There is evidence to suggest that individuals with low resting heart rate are more likely to engage in a variety of antisocial behaviors. The present study examines whether this finding can be extended to stalking. It was found that individuals with low resting heart rates had significantly greater odds of engaging in stalking behavior, although this was only true for males, not for females.

Expanded Abstract: 

Recent estimates suggest that 16.2% of women and 5.2% of men living in the U.S. have been stalked at some point in their lives (Black et al., 2011). These prevalence rates, relative to the overall population size, indicate that approximately 20 million women and 6 million men have experienced some form of lifetime stalking victimization. While there is strong empirical evidence to suggest that individuals with low resting heart rate (LRHR) are more likely to engage in a variety of antisocial behaviors (Lorber, 2004; Ortiz & Raine, 2004; Portnoy & Farrington, 2015), the mechanisms underlying this relationship remain largely theoretical, and until now have not included a focus on stalking. Most commonly, LRHR is thought to be associated with antisocial behavior either through a tendency toward fearlessness and/or stimulation-seeking behaviors (Raine, Venables, & Williams, 1990). From the perspective of fearlessness theory, low heart rate is an indicator of low levels of fear, as a function of decreased sensitivity to stressful situations (Raine, 2002b). Decreased sensitivity to stressful situations and an attendant lack of fear of punishment makes socialization more difficult; this in turn interferes with the formation of a conscience. From this position, the fearlessness associated with low heart rate can increase risky or criminal behaviors either directly through a tolerance for fear and stress-inducing aspects of criminal behavior, or through a lack of concern for the consequences of one’s actions toward others. The relationship between LRHR and antisocial behavior including stalking may also be explained by sensation seeking.

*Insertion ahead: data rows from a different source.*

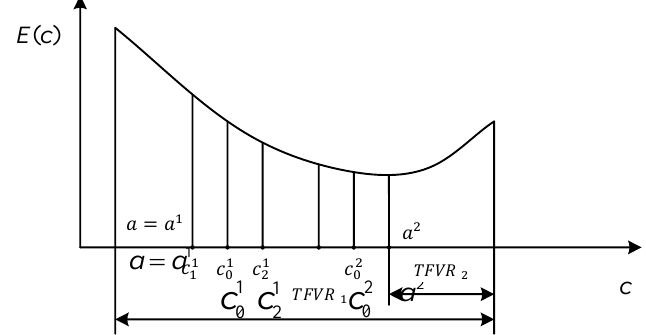
Fig. 4. The first two iterations of a one-dimensional unimodal function E ( c ) with a halving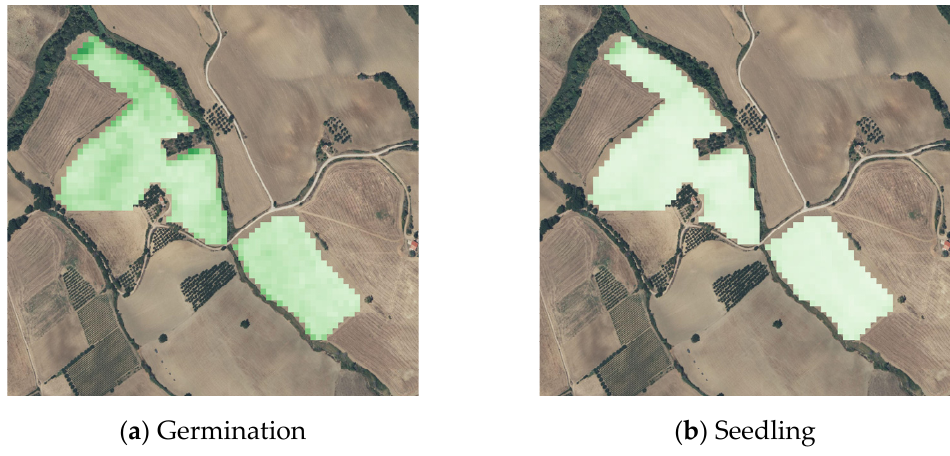
Figure 5. NDVI maps (0–1) derived from the Sentinel-2 images at ( a ) germination, ( b ) seedling, ( c ) tillering, ( d ) booting, ( e ) flowering, and ( f ) milk development Zadok’s stages.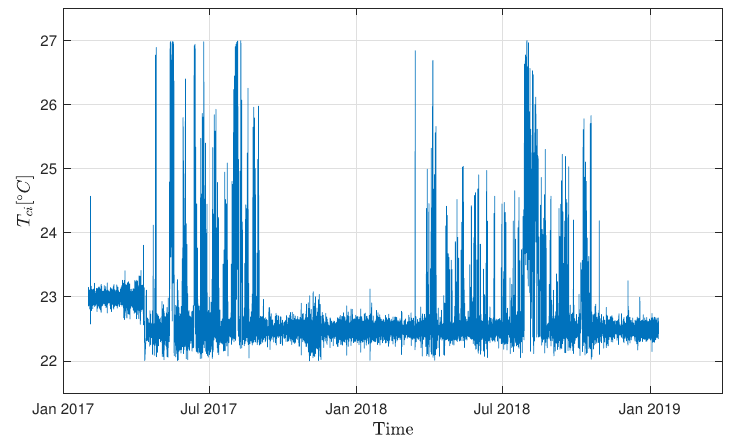
Figure 8. Condenser inlet water temperature time series.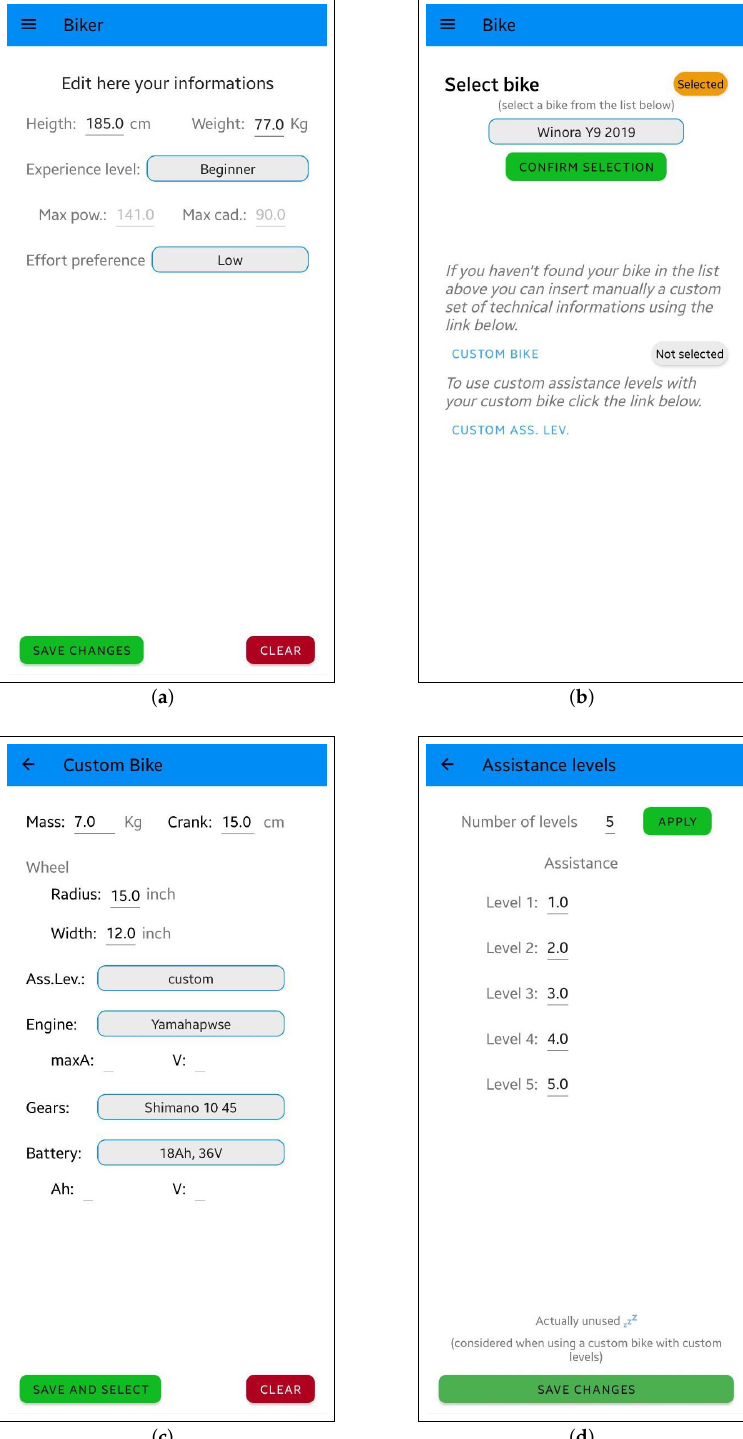
Figure 1. Interface pages to input parameters. ( a ) The form to specify the user’s information. ( b ) The page to select a predefined bike. ( c ) The form to select a custom bike setup. ( d ) The form to define custom assistance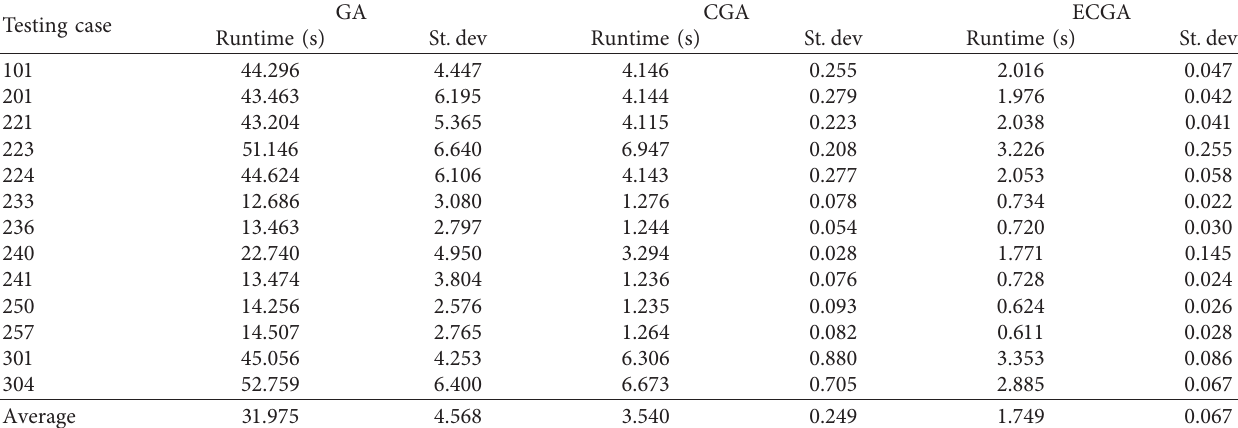
Table 6: Comparison of runtime and its standard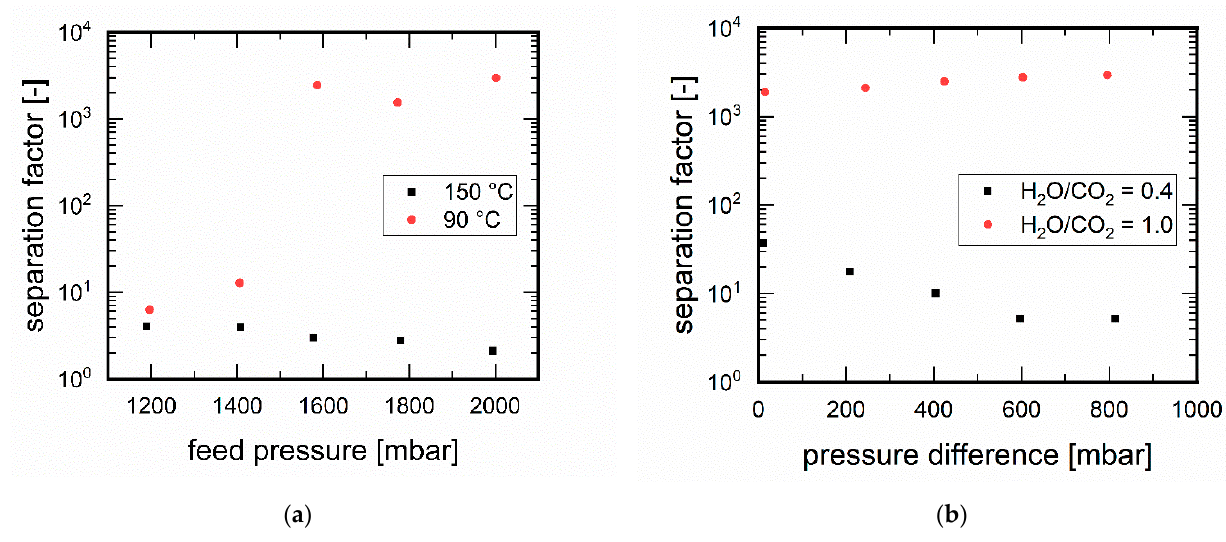
Figure 7. Dependence of pressure: ( a ) feed pressure-dependent separation factors at temperatures of 150 and 90 °C, at feed pressures of 1.0 to 2.0 bar; permeate pressure 1.0 bar, H 2 O/CO 2 ratio = 1.0; ( b ) permeate pressure-dependent separation factors for the H 2 O/CO 2 ratios of 0.4 and 1.0, retentate pressure at 1.8 bar.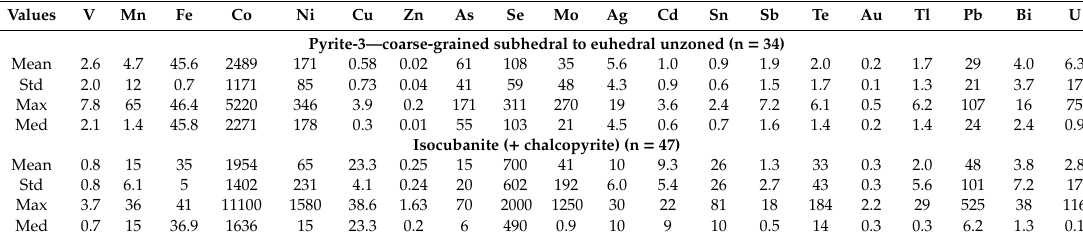
Table 1. Trace element contents in the pyrite-chalcopyrite crusts. Pobeda vent site. LA-ICP-MS data in ppm. Fe, Cu, Zn are in wt. %.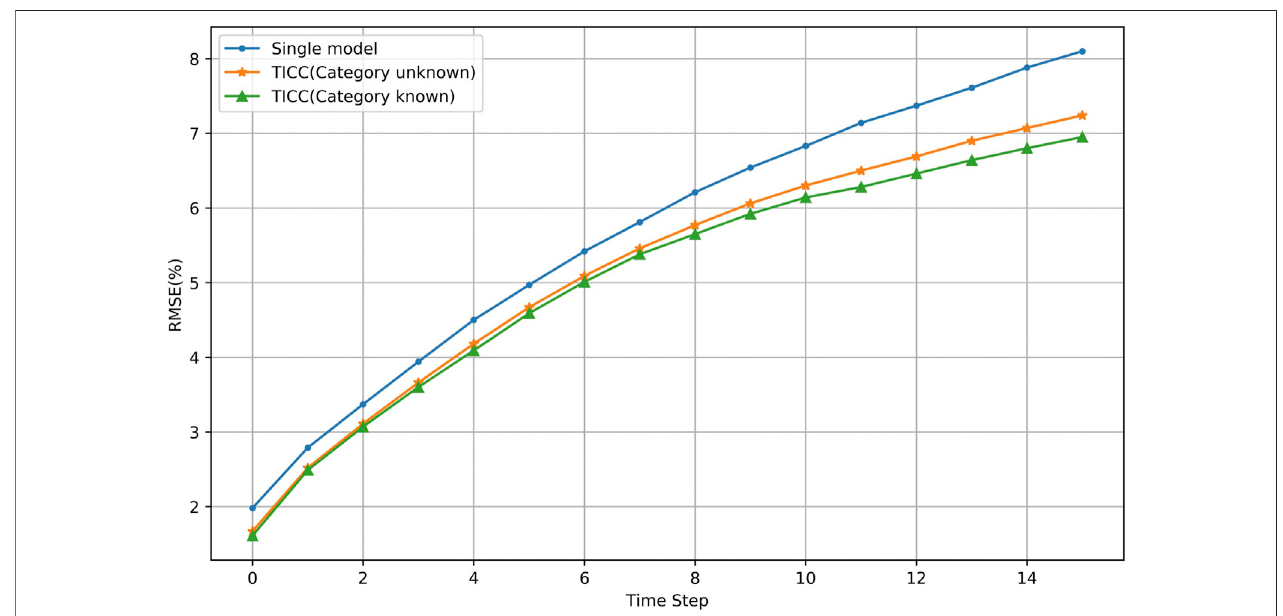
FIGURE 9 | The prediction results of TICC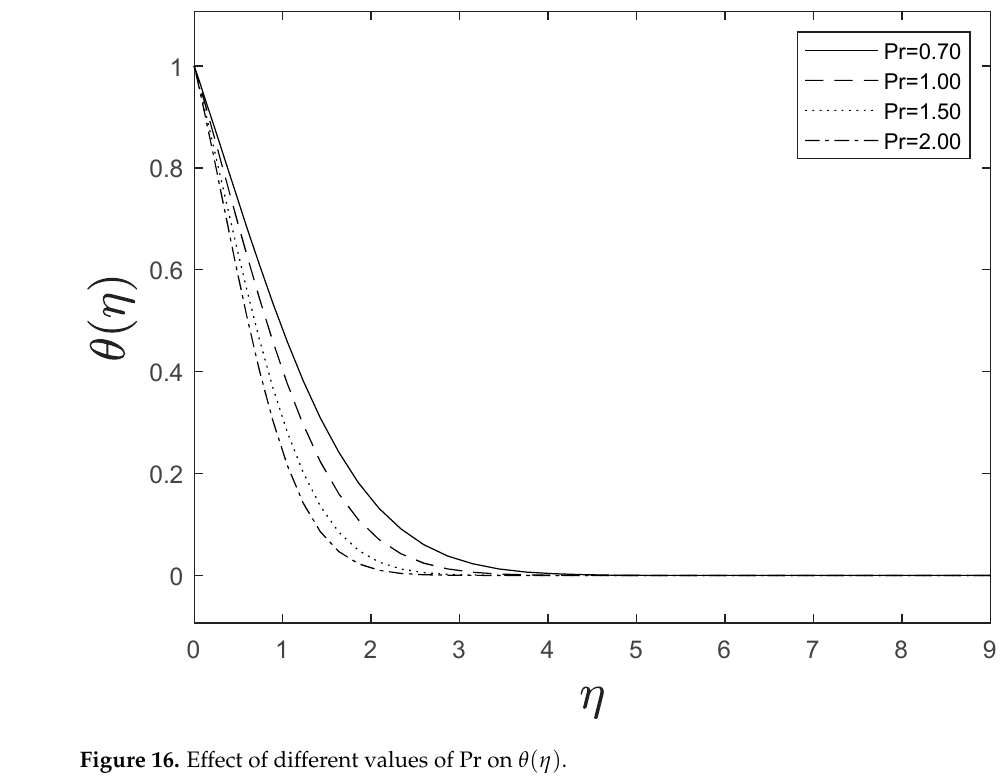
Figure 15. Effect of different values of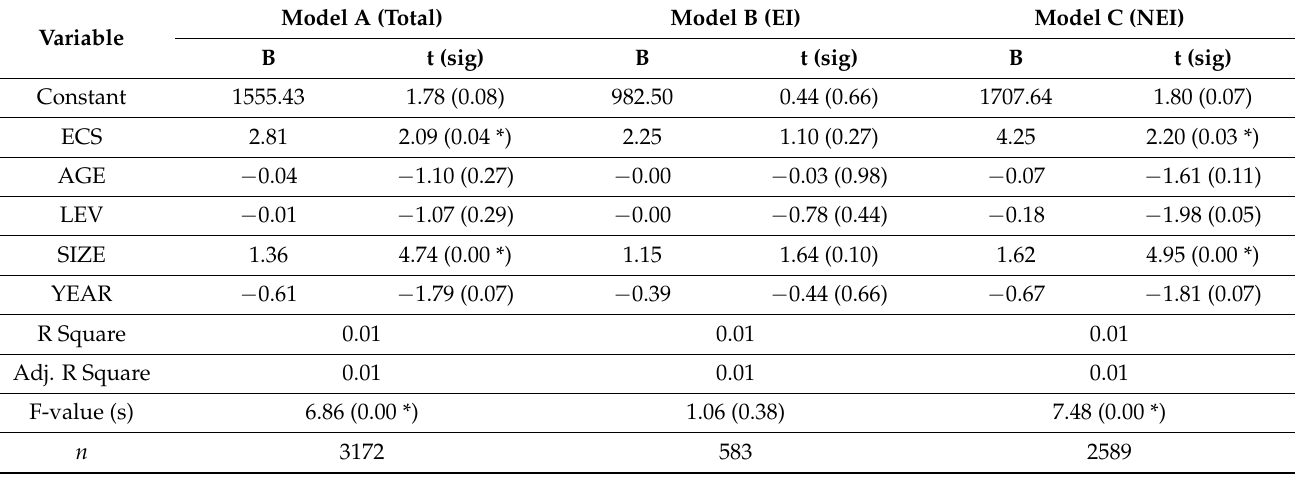
Table 8. Robustness test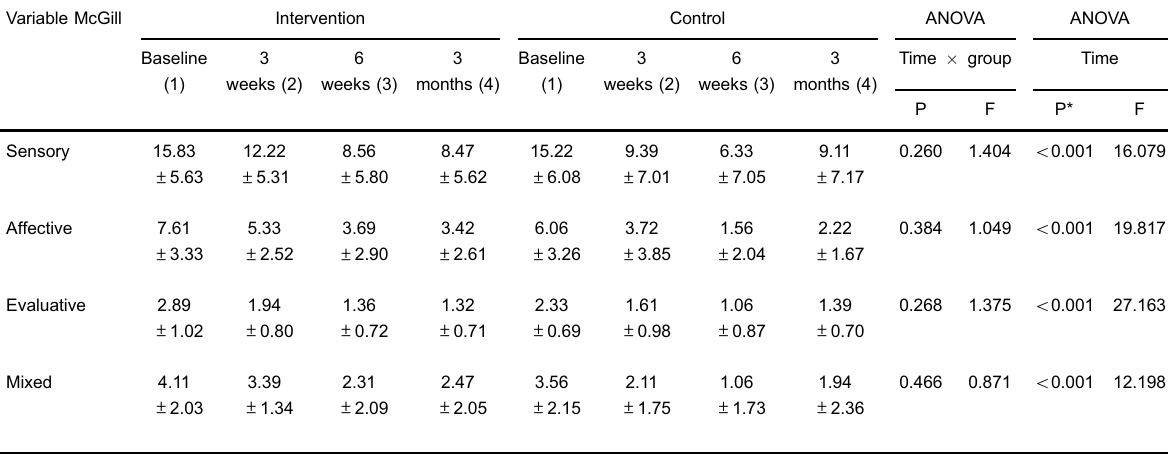
Table 2. Mean values for the sensory, affective, evaluative, and mixed aspects of pain at baseline, 3 weeks, 6 weeks, and 3 months for the two groups. Variable McGill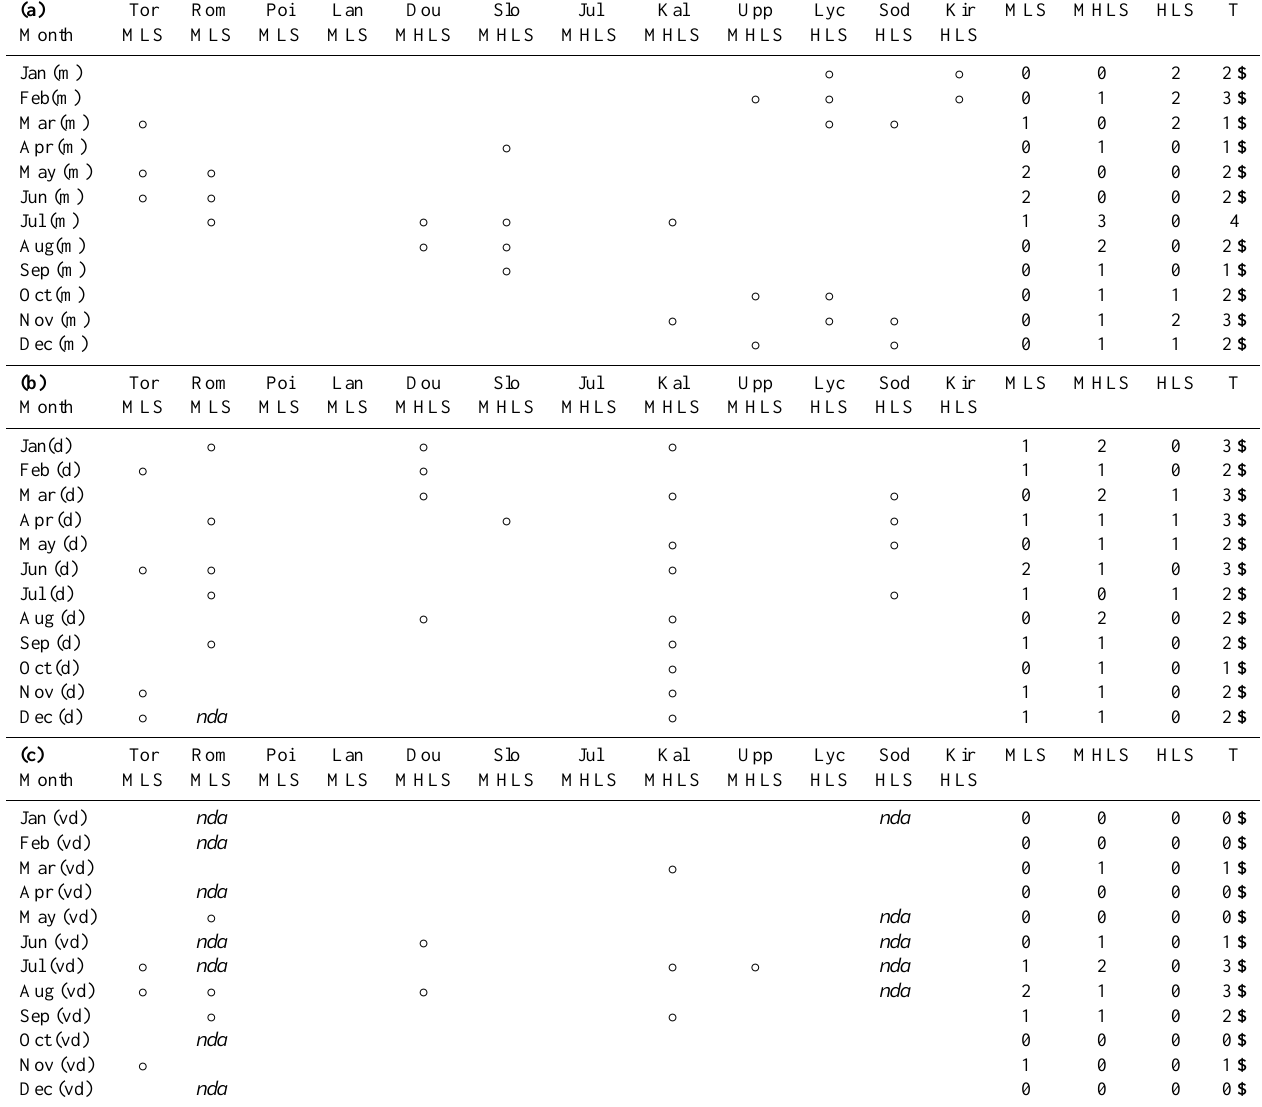
Table 4. Same as Table 2 but for the sites where the best performance is provided by the IRI model, indicated with the empty circle. The term nda indicates the cases for which it was not possible to evaluate the performance of the IRI model with respect to the other models because no data were available to calculate the g.r.m.s.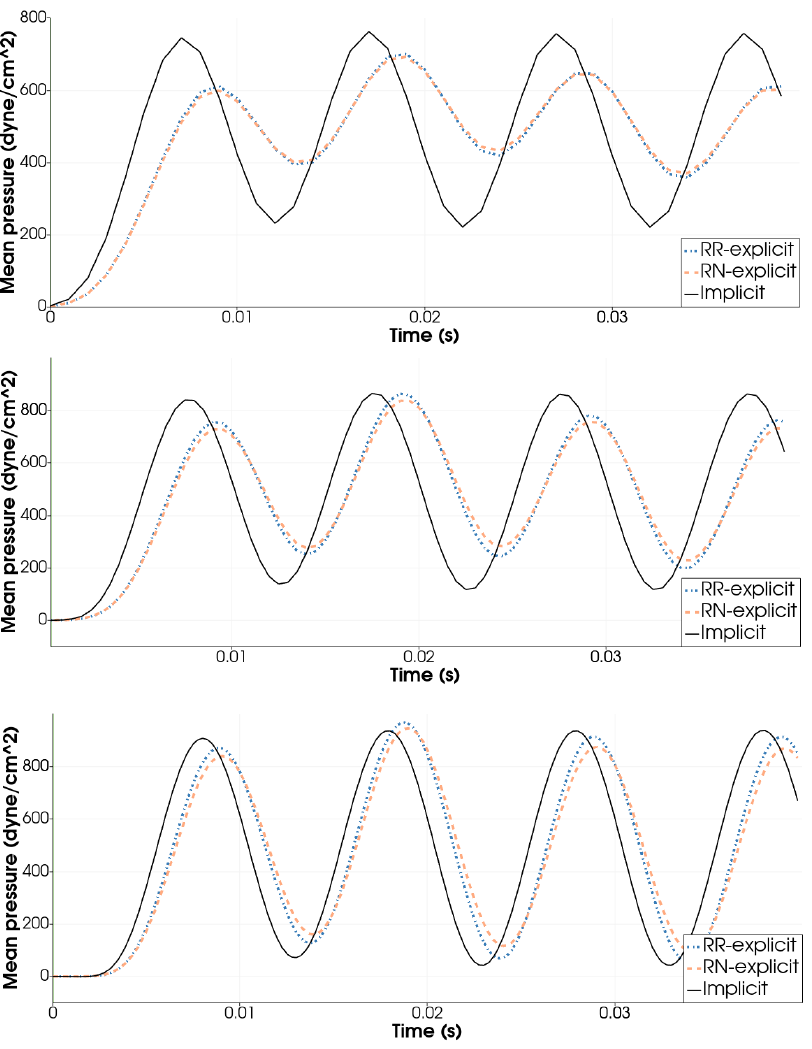
Figure 1. Mean pressure at section z = 2.5cm for different values of ∆ t . Top: ∆ t = 0.001 s; Middle: ∆ t = 0.0005 s; Bottom: ∆ t = 0.00025 s. Test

Researchers seeking to better understand the factors underlying stalking behaviors have relied primarily on sociological and psychological explanations (Davis et al., 2000; Dutton & Winstead, 2006; Fox, Nobles, & Akers, 2011; McCutcheon et al., 2006; Nobles & Fox, 2013; Patton et al., 2010; Sinclair & Frieze, 2000). Across these different types of explanations, those emphasizing the role of impaired attachment in the etiology of stalking behaviors are most prominent (Miller, 2012), while others have focused on attitudes and beliefs (Fox, Nobles, & Akers, 2011; Sinclair & Frieze, 2000) and aggressiveness (Dutton & Winstead, 2006). To date, there has been little discussion on the biological underpinnings of stalking with the exception of Meloy and Fisher who published a theoretical piece on the neurobiology of stalking.

This study examined the relationship between resting heart rate and stalking perpetration among approximately 500 college students. Results showed a significant difference in stalking by heart rate among males but not females.